On 16 November nine people were jailed for taking part in Insulate Britain’s road- blocking activism, including one person from our neck of the woods, the wonderful west country.

The government managed to keep them out of jail before COP26 convened. It wouldn’t have looked good for climate activists to be jailed just before our government led the world’s governments to the abject failure that was the conclusion of COP26.

Insulate Britain’s (IB) demands are simple:

  1. insulate all social housing by 2025;
  2. insulate all homes by 2030

For the last two and a bit months, one hundred and seventy one IB activists have been arrested for a total of more than eight hundred times for blocking motorways and other roads. Through their incredibly disruptive protests, which have been reported in the most divisive fashion, they have kept the media spotlight on their campaign for the whole nine weeks. Many more people now know that 8500 people a year are freezing to death in the UK and that an estimated 5.3 million could end up in fuel poverty this winter.
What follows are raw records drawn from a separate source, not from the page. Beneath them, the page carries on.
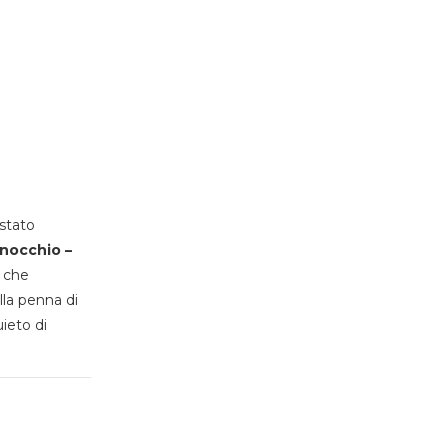
stato
inocchio –
, che
lla penna di
uieto di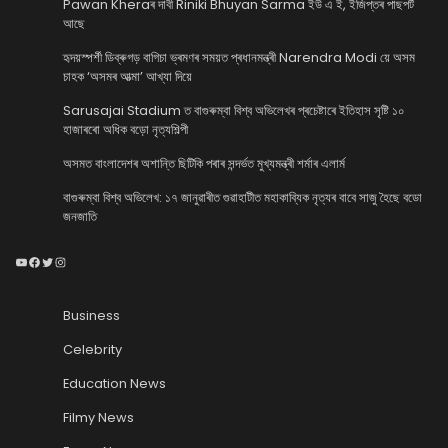
Pawan Kheraৰ দাবী Riniki Bhuyan Sarma ইউ এ ই, ইজিপ্তৰ পাছপৰ্ট
আছে
হৃদয়স্পৰ্শী ডিব্ৰুগড় বাগিচা ভ্ৰমণৰ সময়ত প্ৰধানমন্ত্ৰী Narendra Modi য়ে অসম
চাহক ‘অসমৰ আত্মা’ আখ্যা দিয়ে
Sarusajai Stadium ত বাগুৰুম্বা বিশ্ব অভিলেখৰ প্ৰচেষ্টাৰে ইতিহাস সৃষ্টি ১০
হাজাৰৰো অধিক বড়ো নৃত্যশিল্পী
অসমত বাংলাদেশৰ অশান্তি ছিটিকি পৰাৰ সন্দৰ্ভত মুখ্যমন্ত্ৰী শৰ্মাৰ এলাৰ্ম
বাগুৰুম্বা বিশ্ব অভিলেখ: ১৭ জানুৱাৰীত গুৱাহাটীত মহাকাব্যিক নৃত্যৰ বাবে সাজু হৈছে বডো
জনজাতি
YouTube
Facebook
Twitter
Instagram
Business
Celebrity
Education News
Filmy News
For their part in these actions these nine were sentenced to either three months or four months in prison. Ben Taylor was sentenced to six months in prison; his sentence was higher because he said he’d get straight back out and block motorways at the earliest available opportunity.

In a step towards authoritarianism, the government requested that the latest in the line of many injunctions against IB included persons known or unnamed protesting on or adjacent to any road on England’s strategic road network could face an unlimited fine and up to two years in prison.

I have been involved in many peaceful actions blocking traffic, mostly with Stop Killing Cyclists in London, also with the Exeter Cycling Campaign to mark Maria Gonzalez Pererez’s death after she was killed by a driver. Anyone involved in the numerous similar actions that have occurred in the UK could have faced up to two years in prison and an unlimited fine. Protests like Joe Fitzgerald’s recent protest in Honiton could have exposed people taking part in similar protests to punishments as extreme as these.

Thankfully this injunction was successfully challenged in court. I am one of the ‘two brave climate activists who were not associated with Insulate Britain’ named in this blog by one of the lawyers instructed to challenge the injunction; though I am not comfortable being called brave as I watch nine fellow activists being sent to prison.

The Insulate Britain activists are the brave ones at the moment, not me. They are on the right side of history. The government’s injunctions are not.